- AIM
Translate this sentence from the documentation of the benchmark function into Spanish: "The user can specify the desired set of metrics to compute: (i) precision, recall, f1 score and Matthews Correlation Coefficient (mcc) or (ii) specificity, sensitivity, accuracy and mcc."

--- START DOCUMENT TEXT ---

Prediction benchmark evaluation utility

This function is able to calculate a series of binary classification evaluation statistics given (i) two vectors: one with the true target variable values, and the other with the predicted target variable values or (ii) a confusion matrix with the counts for False Positives (FP), True Positives (TP), True Negatives (TN), and False Negatives (FN). The user can specify the desired set of metrics to compute: (i) precision, recall, f1 score and Matthews Correlation Coefficient (mcc) or (ii) specificity, sensitivity, accuracy and mcc.

benchmark(yobs, yhat, CT = NULL, thr = 0, F1 = TRUE, verbose = FALSE, ...)

Arguments

yobs: A binary vector with the true target variable values.
yhat: A continuous vector with the predicted target variable values.
CT: An optional confusion matrix of dimension 2x2 containing the counts for FP, TP, TN, and FN.
thr: A numerical value indicating the threshold for converting the yhat continuous vector to a binary vector. If yhat vector ranges between -1 and 1, the user can specify thr = 0 (default); if yhat ranges between 0 and 1, the user can specify thr = 0.5.

--- END DOCUMENT TEXT ---
--- START DATASET ---

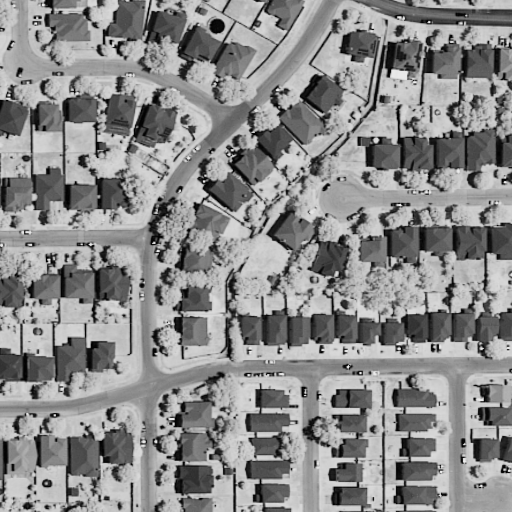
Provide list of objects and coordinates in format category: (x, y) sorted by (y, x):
building: (261, 0)
building: (60, 3)
building: (283, 11)
road: (441, 15)
building: (127, 20)
building: (68, 26)
building: (166, 26)
road: (21, 33)
building: (198, 46)
building: (358, 46)
building: (404, 57)
building: (232, 60)
building: (476, 61)
building: (444, 62)
building: (503, 63)
road: (135, 67)
building: (322, 93)
building: (79, 109)
building: (117, 113)
building: (11, 117)
building: (47, 117)
building: (301, 121)
building: (153, 125)
building: (272, 140)
building: (479, 149)
building: (505, 151)
building: (447, 152)
building: (414, 153)
building: (383, 156)
building: (251, 164)
building: (47, 188)
building: (229, 191)
building: (16, 193)
building: (112, 193)
building: (80, 196)
road: (427, 197)
building: (207, 222)
road: (157, 224)
building: (292, 231)
road: (77, 238)
building: (435, 240)
building: (500, 240)
building: (402, 242)
building: (469, 242)
building: (370, 249)
building: (327, 258)
building: (191, 259)
building: (75, 282)
building: (111, 283)
building: (44, 288)
building: (10, 291)
building: (193, 298)
building: (505, 325)
building: (437, 326)
building: (461, 326)
building: (415, 327)
building: (484, 327)
building: (321, 328)
building: (344, 328)
building: (248, 329)
building: (274, 329)
building: (191, 330)
building: (297, 330)
building: (366, 331)
building: (391, 332)
building: (101, 355)
building: (70, 358)
building: (9, 366)
road: (253, 366)
building: (37, 368)
building: (495, 393)
building: (272, 398)
building: (351, 398)
building: (414, 398)
building: (193, 414)
building: (495, 415)
building: (268, 421)
building: (414, 421)
building: (349, 423)
road: (458, 438)
road: (311, 439)
building: (264, 445)
building: (116, 446)
building: (193, 446)
building: (419, 446)
building: (349, 448)
building: (486, 449)
building: (507, 449)
building: (50, 451)
building: (18, 455)
building: (83, 455)
building: (0, 456)
building: (268, 468)
building: (416, 470)
building: (347, 472)
building: (194, 479)
building: (272, 492)
building: (349, 495)
building: (415, 495)
road: (479, 499)
building: (196, 504)
building: (275, 509)
building: (416, 510)
building: (345, 511)
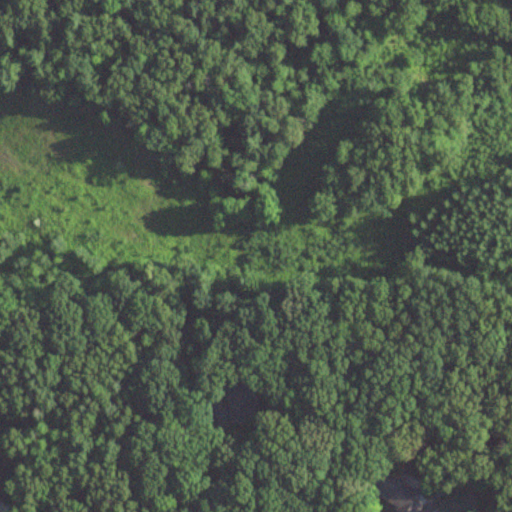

--- END DATASET ---

- TASK RESPONSE
El usuario puede especificar el conjunto deseado de métricas que se calcularán: (i) precisión, exhaustividad, puntuación f1 y coeficiente de correlación de Matthews (mcc) o (ii) especificidad, sensibilidad, exactitud y mcc.